O is any point inside the triangle ABC. Let’s prove that

AB+BC+AC>OA+OB+OC

From the above proof, we have

AB + AC > OB + OC …….. (I)

Let us modify the above figure a bit by connecting OA

Now from Δ ABC

AC + BC > AB ……….. (i)

Similarly from Δ OAB

OA + OB > AB ………. (ii)

Now let us subtract equation (ii) from equation (i)

AC + BC – (OA + OB) > AB – AB

AC + BC – (OA + OB) > 0

AC + BC > OA + OB ………….. (II)

Now let us again consider Δ ABC,

AB + BC > AC ………….. (iii)

Similarly from Δ OAC

OA + OC > AC …………. (iv)

Now let us subtract equation (iv) from equation (iii)
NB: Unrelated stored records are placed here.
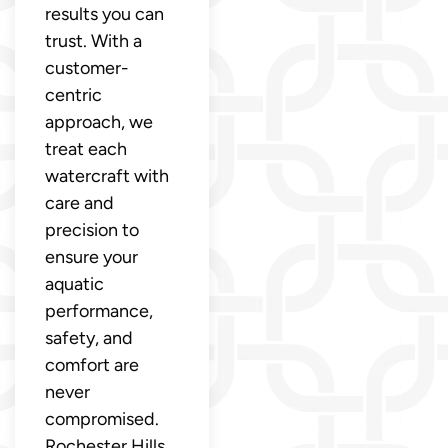
results you can
trust. With a
customer-
centric
approach, we
treat each
watercraft with
care and
precision to
ensure your
aquatic
performance,
safety, and
comfort are
never
compromised.
Rochester Hills,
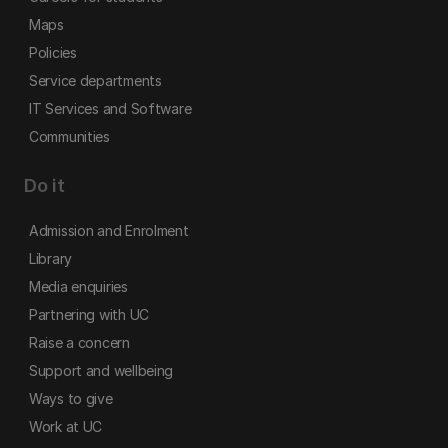
Maps
Policies
Service departments
IT Services and Software
Communities
Do it
Admission and Enrolment
Library
Media enquiries
Partnering with UC
Raise a concern
Support and wellbeing
Ways to give
Work at UC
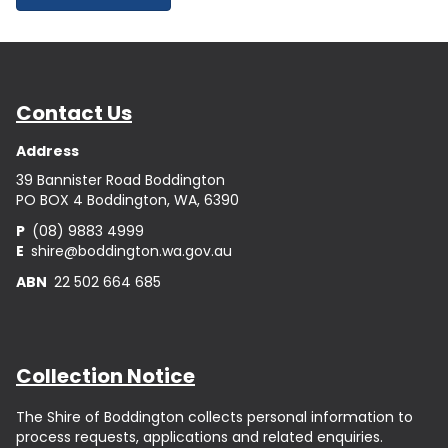
Contact Us
Address
39 Bannister Road Boddington
PO BOX 4 Boddington, WA, 6390
P
(08) 9883 4999
E
shire@boddington.wa.gov.au
ABN
22 502 664 685
Collection Notice
The Shire of Boddington collects personal information to
process requests, applications and related enquiries.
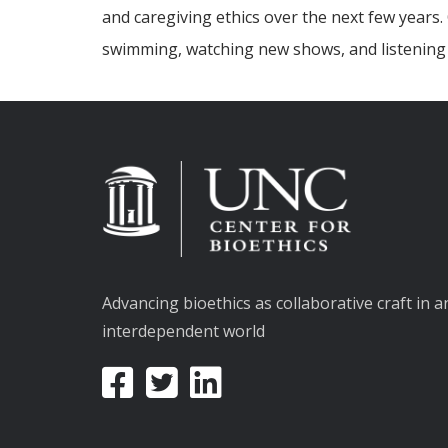
and caregiving ethics over the next few years
swimming, watching new shows, and listening 
Advancing bioethics as collaborative craft in a
interdependent world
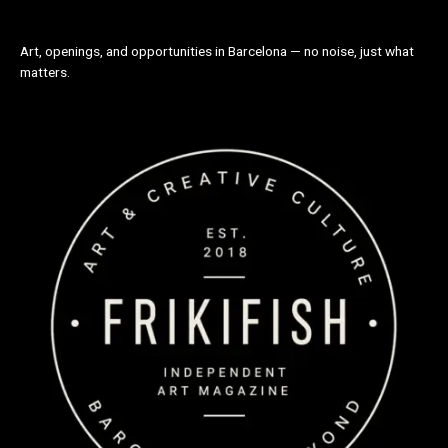
Art, openings, and opportunities in Barcelona — no noise, just what
matters.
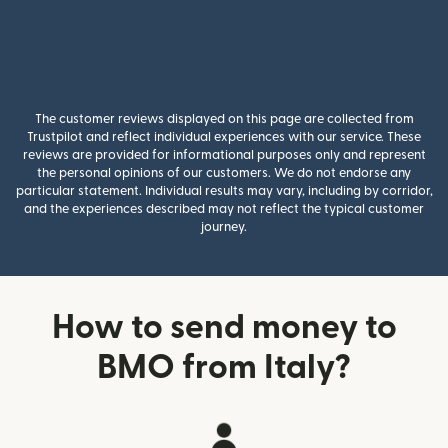
The customer reviews displayed on this page are collected from
Trustpilot and reflect individual experiences with our service. These
reviews are provided for informational purposes only and represent
the personal opinions of our customers. We do not endorse any
particular statement. Individual results may vary, including by corridor,
and the experiences described may not reflect the typical customer
journey.
How to send money to
BMO from Italy?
AB + BC – (OA + OC) > AC – AC

AB + BC – (OA + OC) > 0

AB + BC > OA + OC ……. (III)

Now let us add equations (I), (II) and (III)

AB + BC + AC + BC + AB + AC > OB + OA + OA + OC + OC + OB

2AB + 2BC + 2AC > 2OB + 2OC + 2OA

2 (AB + BC + AC) > 2 (OB + OC + OA)

(AB + BC + AC) > (OB + OC + OA)

Hence Proved.